The research was supported by the Woodruff Health Sciences Center Fund, the National Institute of Neurological Disorders and Stroke (NS055015 and NS050595) and the National Institute of General Medical Sciences (GM073959), James Sumner and the Arthur Williams Jr. Foundation.

Reference:
D.B. Rye, D.L. Bliwise, K. Parker, L.M. Trotti, P. Saini, J. Fairley, A. Freeman, P.S. Garcia, M.J. Owens, J.C. Ritchie and A. Jenkins. Modulation of vigilance in the primary hypersomnias by endogenous enhancement of GABA(A) receptors. Science Trans. Med 4, 161ra151 (2012).  

How flumazenil's effects were discovered

flumazenilAn Atlanta woman came to Emory’s sleep center in 2005. Her sleep requirements – up to 16 hours per day -- gradually increased so much that she needed to take leave of absence from her job. Stimulants (modafinil and amphetamines) prescribed by doctors had a temporary benefit. However, tolerance to these medications required increasing doses that made her uncomfortable, elevated her blood pressure and produced rebound sleepiness, such that she’d sleep for 30 or even 57 hours continuously.

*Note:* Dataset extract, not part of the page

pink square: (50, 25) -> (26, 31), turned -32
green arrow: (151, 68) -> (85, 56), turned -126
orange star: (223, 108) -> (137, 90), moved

Analysis of her CSF revealed biological activity that enhances the effects of GABA. In the laboratory, her CSF’s GABA-enhancing effects were reversible with flumazenil.

Based on these results, the Emory team reasoned that flumazenil could form a treatment for the Atlanta woman. She found that it made her feel awake for the first time in years, and long-term treatment with flumazenil has allowed her to return to work.

Flumazenil is normally delivered intravenously. Working with manufacturer Roche, Emory investigators, led by Parker, obtained permission from the FDA for long-term sublingual delivery of flumazenil for the Atlanta woman.

This success drove Rye and his colleagues to examine CSF samples from other sleep clinic patients, and then to study flumazenil’s effects in a small group of patients with similar symptoms.